Task item — Omit every picture while you reproduce the entries that follow word for word.

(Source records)
--- START ---
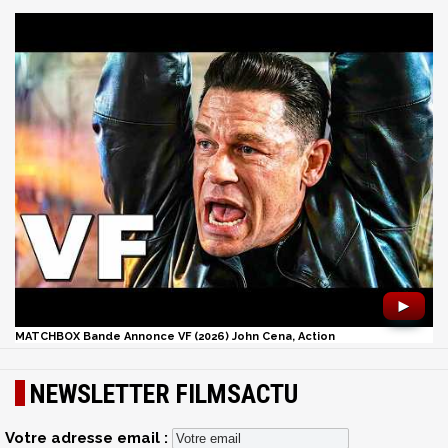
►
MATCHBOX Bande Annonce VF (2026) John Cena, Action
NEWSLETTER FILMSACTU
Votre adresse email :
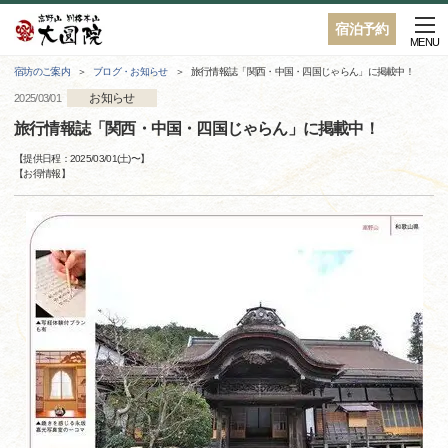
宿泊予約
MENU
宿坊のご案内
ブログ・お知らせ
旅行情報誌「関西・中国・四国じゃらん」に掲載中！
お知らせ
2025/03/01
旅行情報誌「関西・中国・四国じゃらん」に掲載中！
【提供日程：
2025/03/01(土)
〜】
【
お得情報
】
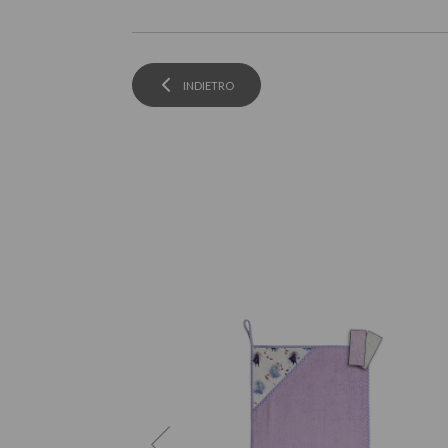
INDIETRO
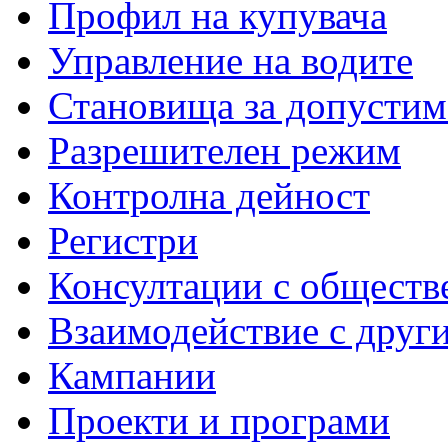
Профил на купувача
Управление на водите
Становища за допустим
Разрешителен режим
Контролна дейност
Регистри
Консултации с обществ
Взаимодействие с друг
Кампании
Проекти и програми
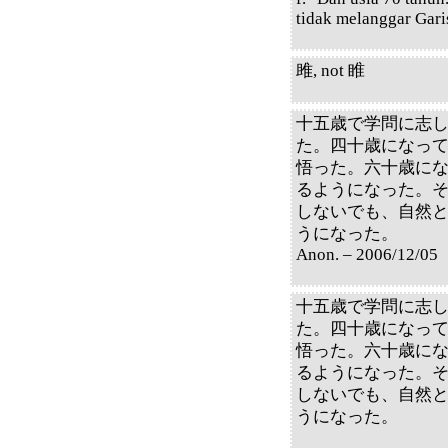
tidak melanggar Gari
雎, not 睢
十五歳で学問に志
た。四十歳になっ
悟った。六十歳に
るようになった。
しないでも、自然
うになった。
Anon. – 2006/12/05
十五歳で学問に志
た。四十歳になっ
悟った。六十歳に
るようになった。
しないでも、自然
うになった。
--- END ---
Response —
►
MATCHBOX Bande Annonce VF (2026) John Cena, Action
NEWSLETTER FILMSACTU
Votre adresse email :
宿泊予約
MENU
宿坊のご案内
ブログ・お知らせ
旅行情報誌「関西・中国・四国じゃらん」に掲載中！
お知らせ
2025/03/01
旅行情報誌「関西・中国・四国じゃらん」に掲載中！
【提供日程：
2025/03/01(土)
〜】
【
お得情報
】
INDIETRO
Профил на купувача
Управление на водите
Становища за допустим
Разрешителен режим
Контролна дейност
Регистри
Консултации с обществ
Взаимодействие с друг
Кампании
Проекти и програми
tidak melanggar Gari
雎, not 睢
十五歳で学問に志
た。四十歳になっ
悟った。六十歳に
るようになった。
しないでも、自然
うになった。
Anon. – 2006/12/05
十五歳で学問に志
た。四十歳になっ
悟った。六十歳に
るようになった。
しないでも、自然
うになった。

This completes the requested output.